Published Mar 4, 2025 7:48 PM by The Maritime Executive

 

The Defense Advanced Research Projects Agency (DARPA) and Serco have launched the Defiant, a prototype unmanned surface vessel that was designed from the ground up for fully uncrewed naval operations. The ship has no provisions at all for human occupancy during operation.

The 180-foot, 240-tonne autonomous gray hull is in the water and will now undergo sea trials, beginning in the spring. Its crewless design has specific advantages, according to DARPA: without making room and allowances for people, there is little in way of a deckhouse, and the vessel has a narrower beam. This means less construction cost, less weight, better hydrodynamic efficiency, better stealth performance, and a better operating window in rough sea states, according to DARPA. 

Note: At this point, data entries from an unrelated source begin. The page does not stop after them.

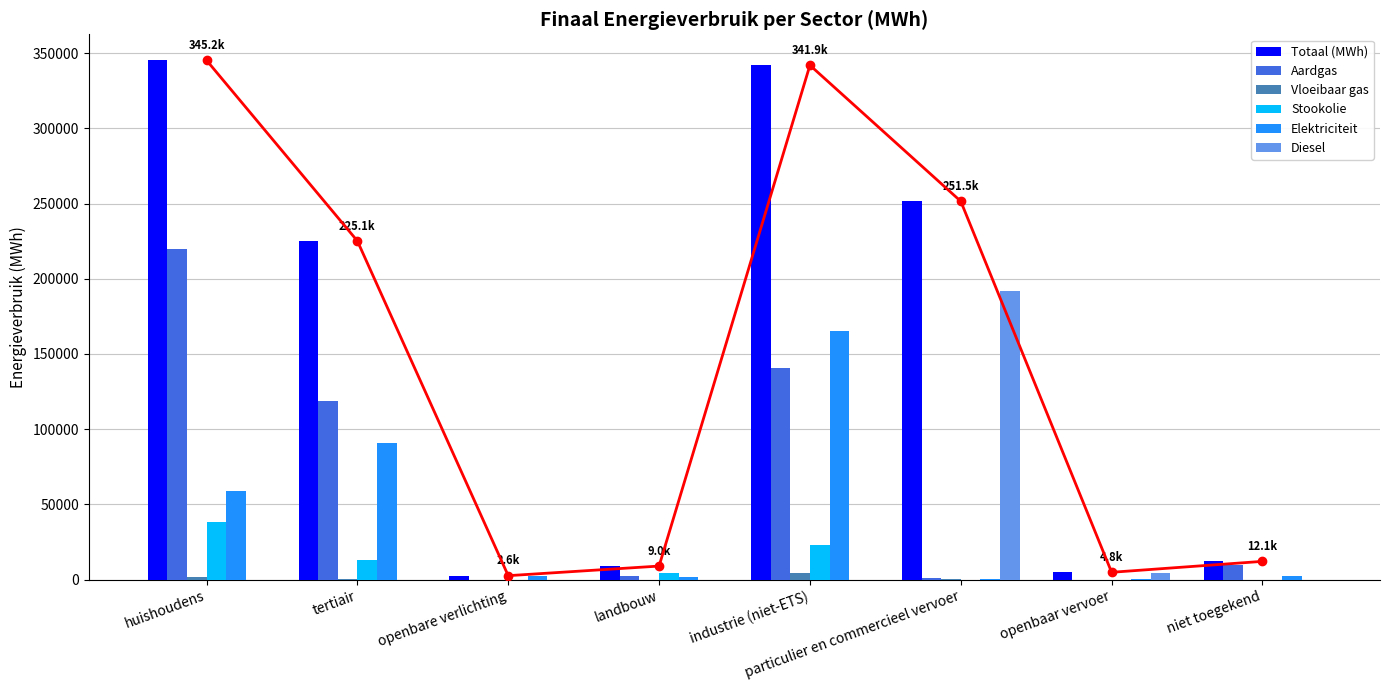

How many bars are there in total?

48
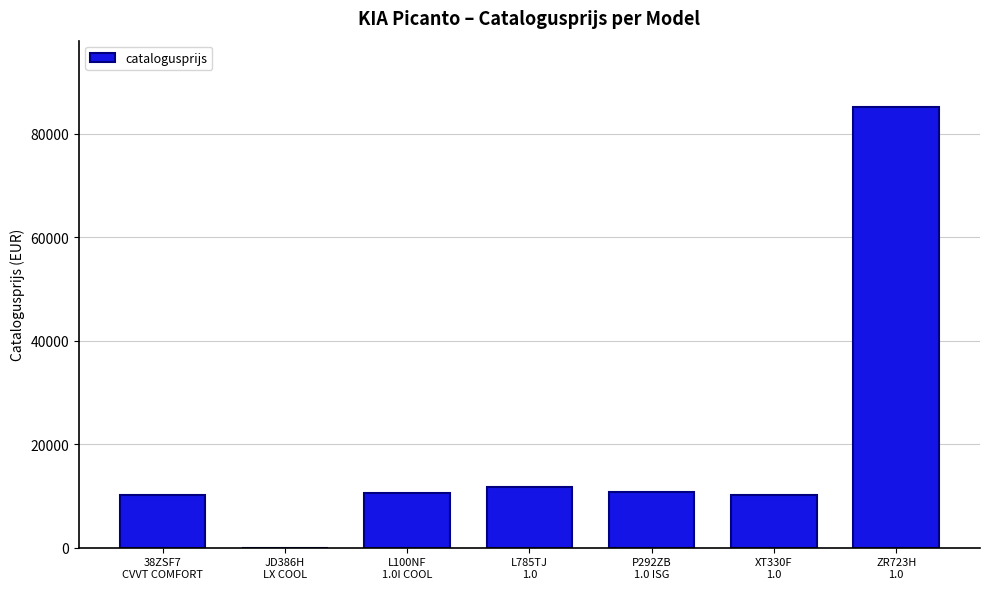

What is the sum of all values?

138750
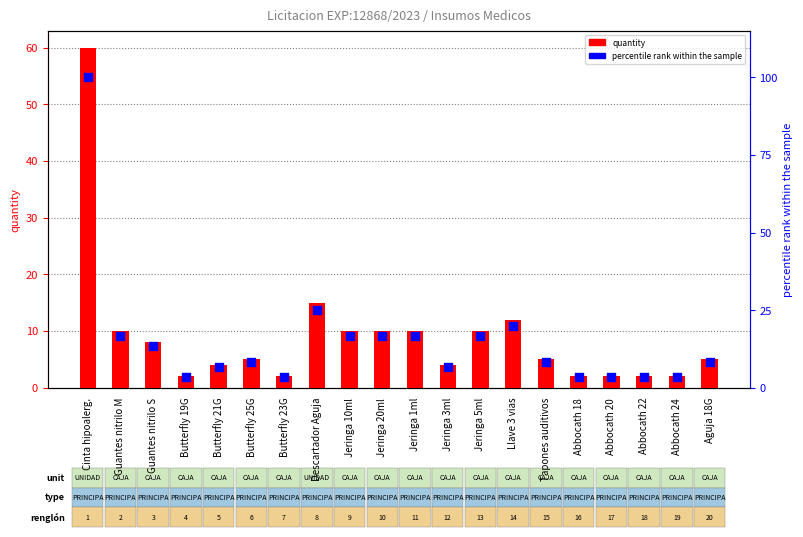

Which series has the largest Y range (max minus min)?

percentile rank within the sample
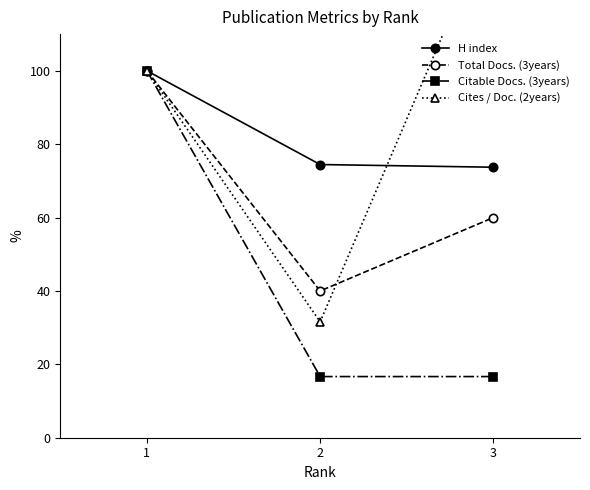

What is the greatest value displayed?

142.1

The prototype is the product of the agency's No Manning Required Ship (NOMARS) program. DARPA has been running multiple tests to support the operating concept in parallel with construction, including at-sea refueling for a Defiant-sized vessel. The U.S. Navy's USV Squadron 1 conducted the test in partnership with DARPA using two experimental unmanned vessels, the crewboat-based Ranger and Mariner. 

Courtesy DARPA

The design objective is to produce an unmanned ship that has 90 percent reliability at sea for a year at a time, with minimal human intervention. Ryan Maatta, Marine Engineer Manager at SERCO and Deputy Program Manager for DARPA's NOMARS program, told Naval News that the design could drive "greatly reduced cost per mission hour."

"It's going to put more payload out on the ocean, more mission systems Out on the ocean for much cheaper than the Navy does traditionally," he said.